- **Requirement A**
In the Carl Fisher passage, repeat the text word for word from "Fisher remains one" to "acetylene gas technology.".
- **Requirement B**
According to the Carl Fisher passage, what was the flagship product of Prest-O-Lite?

- **Source passage**
_ _ _ _ _
Carl Fisher

This image appeared in the August 15, 1909 Indianapolis Star as the Indianapolis Motor Speedway prepared for its first automobile races. This is a portrait shot of Carl Graham Fisher, the visionary and driving force behind the creation of the Speedway. Together with three other investors Fisher founded the Indianapolis Motor Speedway Company in 1909.
Fisher remains one of the best individual examples of an entrepreneur as he created numerous businesses, operating several simultaneously. He started with a bicycle shop as a teenager and then transitioned into the Fisher Automobile Company, one of the first if not the first auto sales dealership in America. With partner James Allison he launched Prest-O-Lite in 1904 with its flagship product the first viable automobile headlight. This was prior to electric headlights as this product was based on compress acetylene gas technology.
_ _ _ _ _
- **Items**
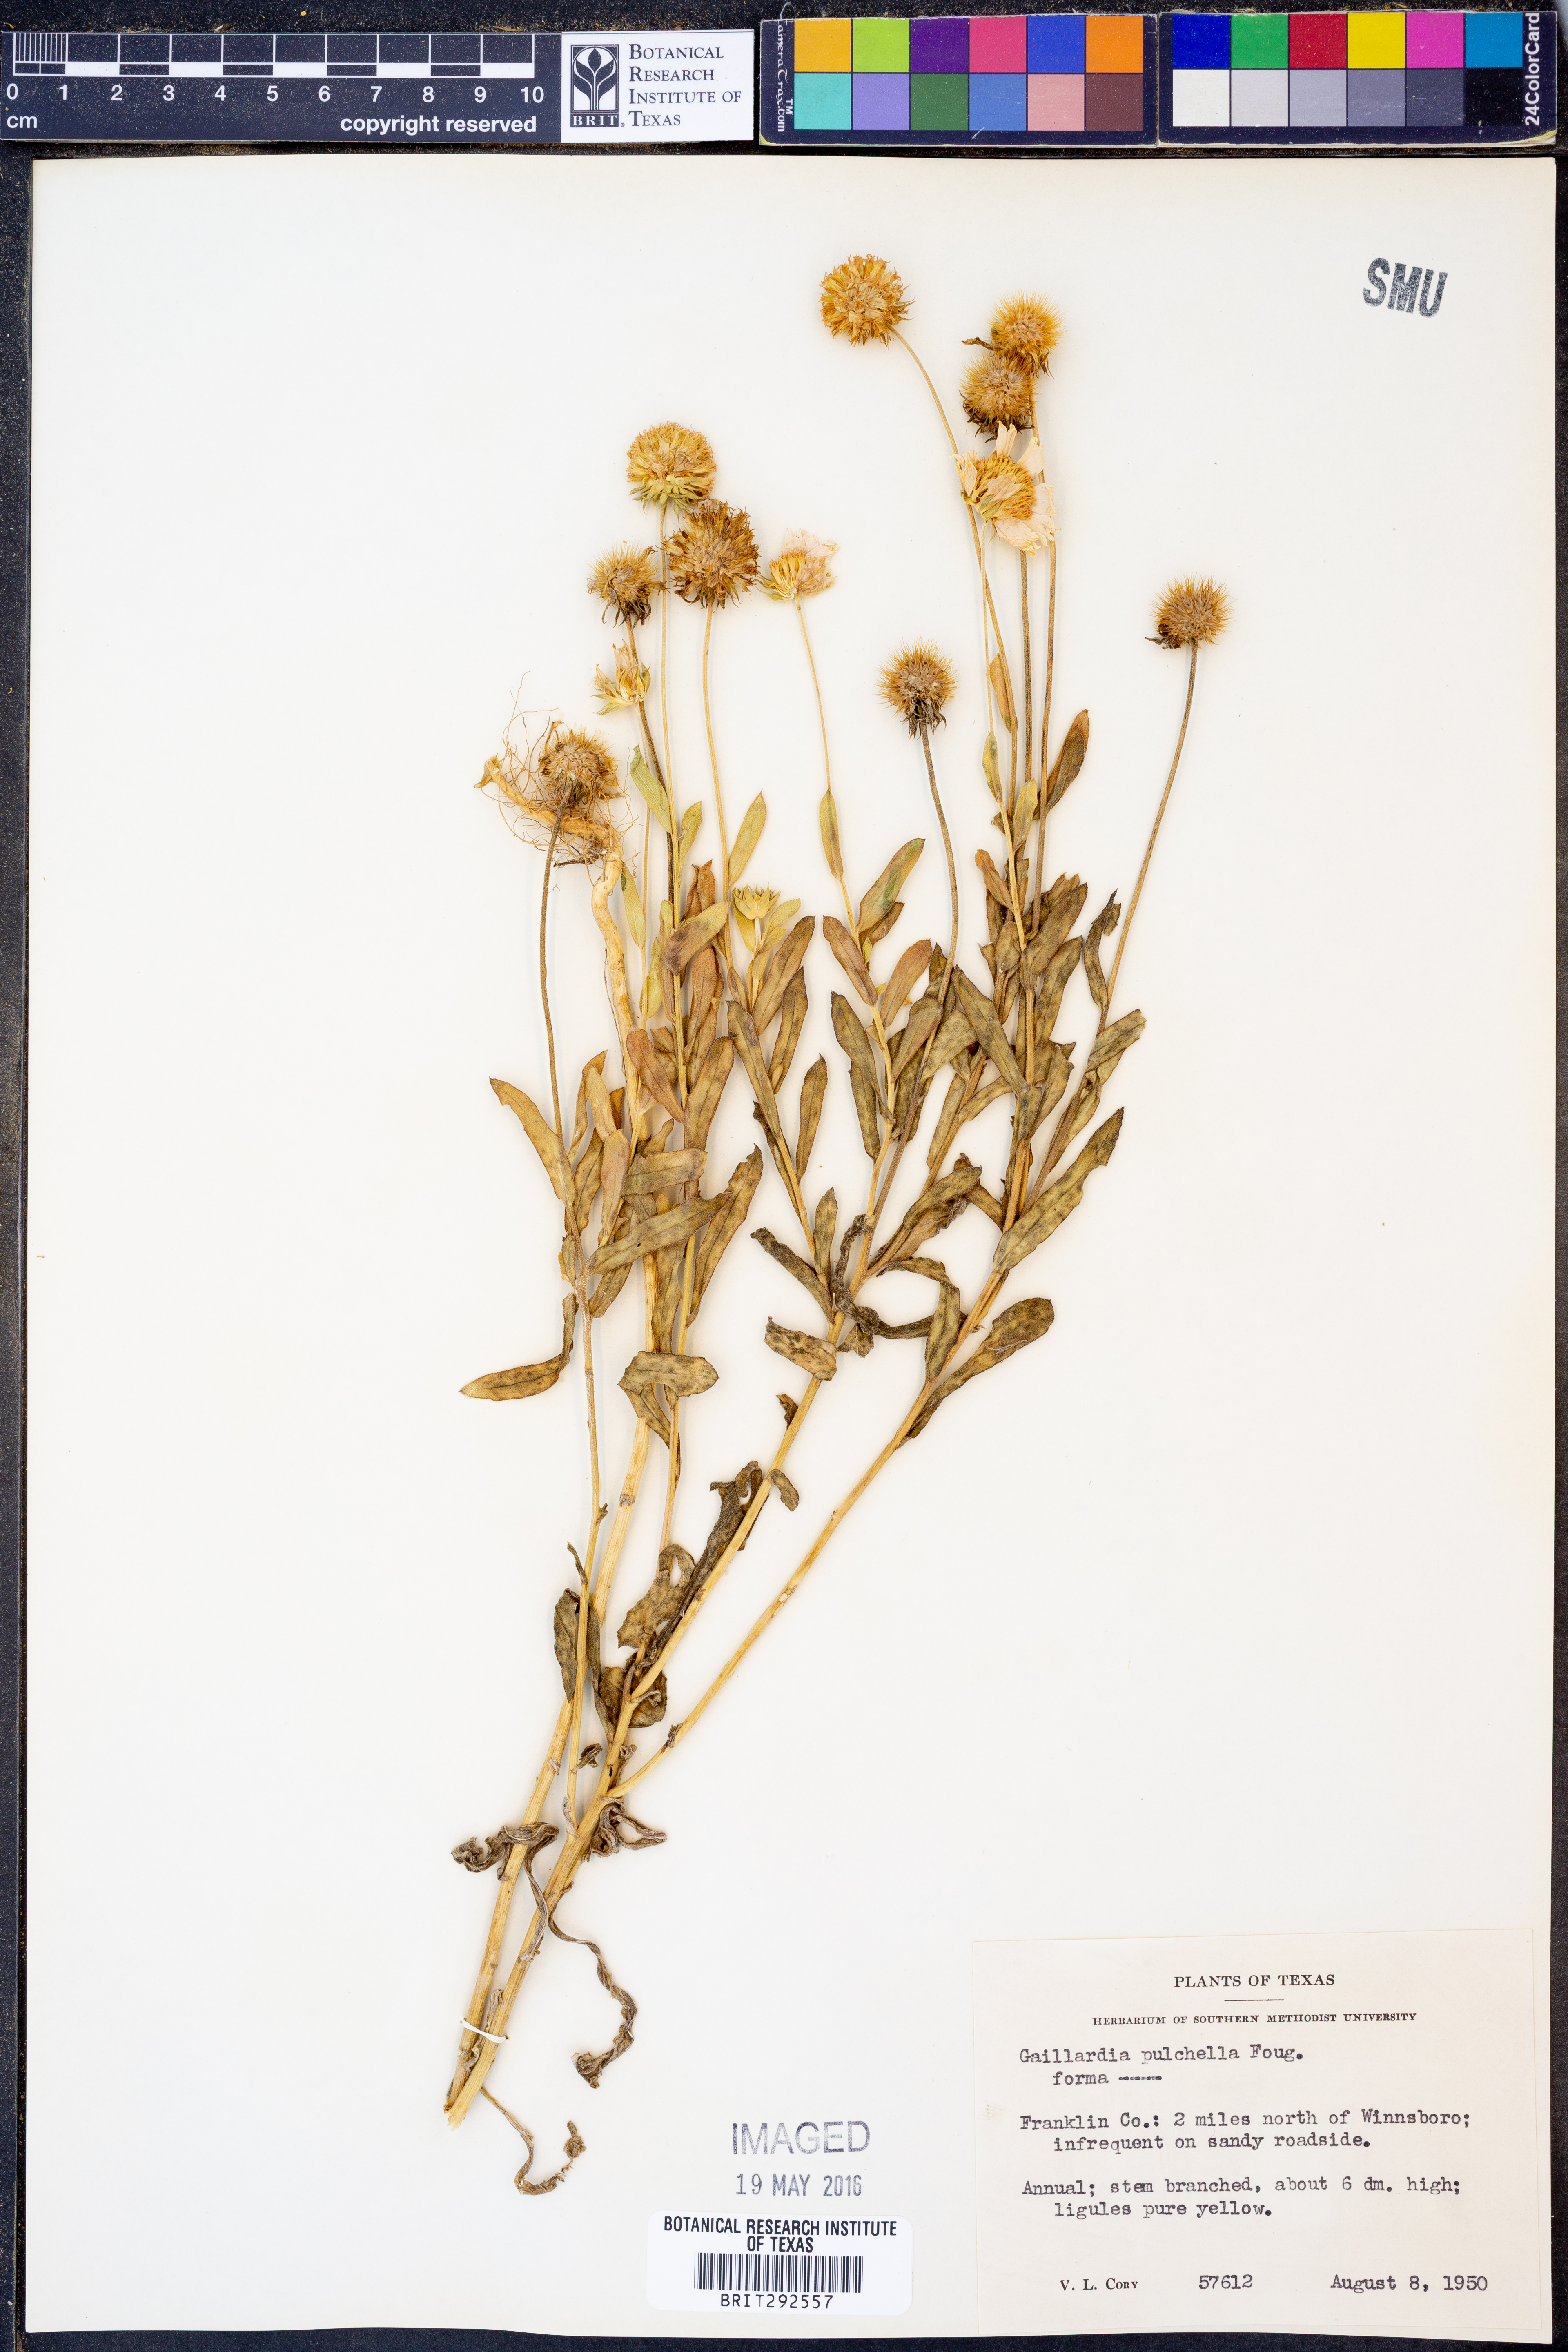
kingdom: Plantae
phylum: Tracheophyta
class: Magnoliopsida
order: Asterales
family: Asteraceae
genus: Gaillardia
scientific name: Gaillardia pulchella
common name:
_ _ _ _ _
- **Task answer A**
Fisher remains one of the best individual examples of an entrepreneur as he created numerous businesses, operating several simultaneously. He started with a bicycle shop as a teenager and then transitioned into the Fisher Automobile Company, one of the first if not the first auto sales dealership in America. With partner James Allison he launched Prest-O-Lite in 1904 with its flagship product the first viable automobile headlight. This was prior to electric headlights as this product was based on compress acetylene gas technology.

- **Task answer B**
The first viable automobile headlight.